- _Written task_:
Beginning with the line below that contains "iber Out Anda" and ending with the line that contains "большом экране это", copy every line exactly. Copy nothing else.

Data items
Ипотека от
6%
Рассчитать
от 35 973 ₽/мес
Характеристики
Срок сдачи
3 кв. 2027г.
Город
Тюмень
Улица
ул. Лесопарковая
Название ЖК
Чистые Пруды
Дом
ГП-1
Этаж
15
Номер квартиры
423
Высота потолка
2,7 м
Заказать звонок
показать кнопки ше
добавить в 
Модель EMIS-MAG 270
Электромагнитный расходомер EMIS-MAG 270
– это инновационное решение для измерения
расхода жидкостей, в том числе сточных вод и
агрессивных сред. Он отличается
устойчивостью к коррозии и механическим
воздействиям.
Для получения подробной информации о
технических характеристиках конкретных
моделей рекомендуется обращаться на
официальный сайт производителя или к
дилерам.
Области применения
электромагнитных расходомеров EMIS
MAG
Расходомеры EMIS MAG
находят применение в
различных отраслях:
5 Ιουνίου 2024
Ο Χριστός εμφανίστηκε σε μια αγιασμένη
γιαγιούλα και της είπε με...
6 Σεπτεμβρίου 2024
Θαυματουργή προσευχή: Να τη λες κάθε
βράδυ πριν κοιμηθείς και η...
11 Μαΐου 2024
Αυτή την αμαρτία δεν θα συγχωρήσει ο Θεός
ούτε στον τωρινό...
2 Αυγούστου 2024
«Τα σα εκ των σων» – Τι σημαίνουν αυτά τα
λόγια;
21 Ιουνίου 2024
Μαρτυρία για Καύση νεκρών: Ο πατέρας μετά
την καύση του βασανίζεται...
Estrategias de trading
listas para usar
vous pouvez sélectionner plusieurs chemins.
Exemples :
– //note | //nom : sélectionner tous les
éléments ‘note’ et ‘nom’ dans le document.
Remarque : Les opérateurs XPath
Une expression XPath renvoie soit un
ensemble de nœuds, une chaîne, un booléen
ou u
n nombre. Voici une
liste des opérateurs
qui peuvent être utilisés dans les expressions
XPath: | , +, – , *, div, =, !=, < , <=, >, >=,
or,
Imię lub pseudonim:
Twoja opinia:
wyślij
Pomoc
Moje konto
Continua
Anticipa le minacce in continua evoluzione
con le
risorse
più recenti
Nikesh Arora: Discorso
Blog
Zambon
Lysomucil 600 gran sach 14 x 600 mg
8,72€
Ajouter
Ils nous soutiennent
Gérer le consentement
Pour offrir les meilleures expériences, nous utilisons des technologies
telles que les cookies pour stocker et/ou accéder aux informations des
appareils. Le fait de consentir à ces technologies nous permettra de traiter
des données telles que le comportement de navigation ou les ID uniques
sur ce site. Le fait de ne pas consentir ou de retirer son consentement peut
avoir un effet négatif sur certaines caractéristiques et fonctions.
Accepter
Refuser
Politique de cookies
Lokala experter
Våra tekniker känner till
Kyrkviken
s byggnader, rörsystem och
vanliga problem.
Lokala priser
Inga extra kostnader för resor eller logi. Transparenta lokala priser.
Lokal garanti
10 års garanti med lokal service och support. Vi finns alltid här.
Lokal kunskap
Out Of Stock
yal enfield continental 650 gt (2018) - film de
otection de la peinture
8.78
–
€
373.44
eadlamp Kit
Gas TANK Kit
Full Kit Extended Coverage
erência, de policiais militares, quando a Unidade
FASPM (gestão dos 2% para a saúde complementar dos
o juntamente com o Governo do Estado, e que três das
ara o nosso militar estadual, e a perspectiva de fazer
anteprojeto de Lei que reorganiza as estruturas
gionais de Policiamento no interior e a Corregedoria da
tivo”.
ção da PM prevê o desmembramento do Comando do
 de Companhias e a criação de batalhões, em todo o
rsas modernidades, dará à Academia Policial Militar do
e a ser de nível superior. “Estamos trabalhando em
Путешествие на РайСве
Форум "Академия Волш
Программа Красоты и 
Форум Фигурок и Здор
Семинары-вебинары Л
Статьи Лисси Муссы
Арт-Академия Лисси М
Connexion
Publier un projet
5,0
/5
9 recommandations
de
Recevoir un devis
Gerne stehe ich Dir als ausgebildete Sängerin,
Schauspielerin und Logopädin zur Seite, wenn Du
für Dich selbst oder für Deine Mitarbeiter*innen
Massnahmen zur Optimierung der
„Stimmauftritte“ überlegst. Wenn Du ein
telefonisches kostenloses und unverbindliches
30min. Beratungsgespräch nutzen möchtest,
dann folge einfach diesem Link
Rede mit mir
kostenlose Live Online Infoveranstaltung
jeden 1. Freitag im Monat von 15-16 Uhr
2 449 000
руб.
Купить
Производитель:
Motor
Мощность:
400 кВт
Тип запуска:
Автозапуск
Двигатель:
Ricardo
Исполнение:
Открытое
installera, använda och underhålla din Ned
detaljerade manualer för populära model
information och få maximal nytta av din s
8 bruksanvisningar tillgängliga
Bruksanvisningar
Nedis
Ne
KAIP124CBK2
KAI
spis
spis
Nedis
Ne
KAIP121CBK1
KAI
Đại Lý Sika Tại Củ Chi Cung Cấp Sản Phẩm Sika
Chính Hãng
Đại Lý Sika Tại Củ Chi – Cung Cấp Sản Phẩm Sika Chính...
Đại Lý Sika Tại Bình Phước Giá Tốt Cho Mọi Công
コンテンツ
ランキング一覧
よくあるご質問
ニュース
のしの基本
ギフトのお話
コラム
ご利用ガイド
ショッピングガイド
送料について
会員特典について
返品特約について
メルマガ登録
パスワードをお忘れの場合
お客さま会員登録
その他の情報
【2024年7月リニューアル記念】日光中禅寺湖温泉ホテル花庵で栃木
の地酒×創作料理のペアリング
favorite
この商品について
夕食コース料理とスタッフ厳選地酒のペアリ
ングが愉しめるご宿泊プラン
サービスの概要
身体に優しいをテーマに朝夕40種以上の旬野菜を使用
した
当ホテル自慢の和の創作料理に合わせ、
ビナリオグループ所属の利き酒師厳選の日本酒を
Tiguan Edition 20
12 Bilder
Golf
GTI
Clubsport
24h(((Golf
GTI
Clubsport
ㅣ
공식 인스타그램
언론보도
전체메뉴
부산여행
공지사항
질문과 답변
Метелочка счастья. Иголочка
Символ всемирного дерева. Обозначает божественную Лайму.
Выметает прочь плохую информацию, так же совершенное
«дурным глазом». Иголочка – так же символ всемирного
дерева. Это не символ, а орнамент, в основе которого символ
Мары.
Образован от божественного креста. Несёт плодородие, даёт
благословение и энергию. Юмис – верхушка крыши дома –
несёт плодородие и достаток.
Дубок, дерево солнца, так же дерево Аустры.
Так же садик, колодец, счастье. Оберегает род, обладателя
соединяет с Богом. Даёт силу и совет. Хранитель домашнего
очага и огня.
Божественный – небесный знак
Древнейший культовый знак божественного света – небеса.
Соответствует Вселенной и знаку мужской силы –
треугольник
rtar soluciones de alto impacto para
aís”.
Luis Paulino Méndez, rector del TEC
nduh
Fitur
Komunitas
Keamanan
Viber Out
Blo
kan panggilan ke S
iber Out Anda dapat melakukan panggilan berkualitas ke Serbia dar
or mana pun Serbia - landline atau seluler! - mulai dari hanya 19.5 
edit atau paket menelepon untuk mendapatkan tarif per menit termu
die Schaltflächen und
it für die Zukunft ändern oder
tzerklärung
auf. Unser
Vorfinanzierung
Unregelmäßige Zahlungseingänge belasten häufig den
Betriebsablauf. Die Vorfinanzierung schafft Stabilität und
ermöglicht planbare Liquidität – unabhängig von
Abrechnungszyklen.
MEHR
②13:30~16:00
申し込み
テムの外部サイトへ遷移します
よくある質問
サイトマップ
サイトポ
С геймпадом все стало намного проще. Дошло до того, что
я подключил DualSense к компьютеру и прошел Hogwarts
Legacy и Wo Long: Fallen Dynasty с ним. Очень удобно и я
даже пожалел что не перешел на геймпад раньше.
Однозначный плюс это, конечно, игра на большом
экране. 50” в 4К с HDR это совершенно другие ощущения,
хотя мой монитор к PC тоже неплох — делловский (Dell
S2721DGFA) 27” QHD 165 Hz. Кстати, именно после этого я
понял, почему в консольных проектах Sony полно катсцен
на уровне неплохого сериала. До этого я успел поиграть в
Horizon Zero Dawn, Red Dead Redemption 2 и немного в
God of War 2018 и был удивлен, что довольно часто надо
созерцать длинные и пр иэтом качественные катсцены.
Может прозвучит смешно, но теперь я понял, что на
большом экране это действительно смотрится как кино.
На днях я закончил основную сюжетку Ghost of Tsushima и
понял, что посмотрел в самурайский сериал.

- _Answer to this exercise_:
iber Out Anda dapat melakukan panggilan berkualitas ke Serbia dar
or mana pun Serbia - landline atau seluler! - mulai dari hanya 19.5 
edit atau paket menelepon untuk mendapatkan tarif per menit termu
die Schaltflächen und
it für die Zukunft ändern oder
tzerklärung
auf. Unser
Vorfinanzierung
Unregelmäßige Zahlungseingänge belasten häufig den
Betriebsablauf. Die Vorfinanzierung schafft Stabilität und
ermöglicht planbare Liquidität – unabhängig von
Abrechnungszyklen.
MEHR
②13:30~16:00
申し込み
テムの外部サイトへ遷移します
よくある質問
サイトマップ
サイトポ
С геймпадом все стало намного проще. Дошло до того, что
я подключил DualSense к компьютеру и прошел Hogwarts
Legacy и Wo Long: Fallen Dynasty с ним. Очень удобно и я
даже пожалел что не перешел на геймпад раньше.
Однозначный плюс это, конечно, игра на большом
экране. 50” в 4К с HDR это совершенно другие ощущения,
хотя мой монитор к PC тоже неплох — делловский (Dell
S2721DGFA) 27” QHD 165 Hz. Кстати, именно после этого я
понял, почему в консольных проектах Sony полно катсцен
на уровне неплохого сериала. До этого я успел поиграть в
Horizon Zero Dawn, Red Dead Redemption 2 и немного в
God of War 2018 и был удивлен, что довольно часто надо
созерцать длинные и пр иэтом качественные катсцены.
Может прозвучит смешно, но теперь я понял, что на
большом экране это действительно смотрится как кино.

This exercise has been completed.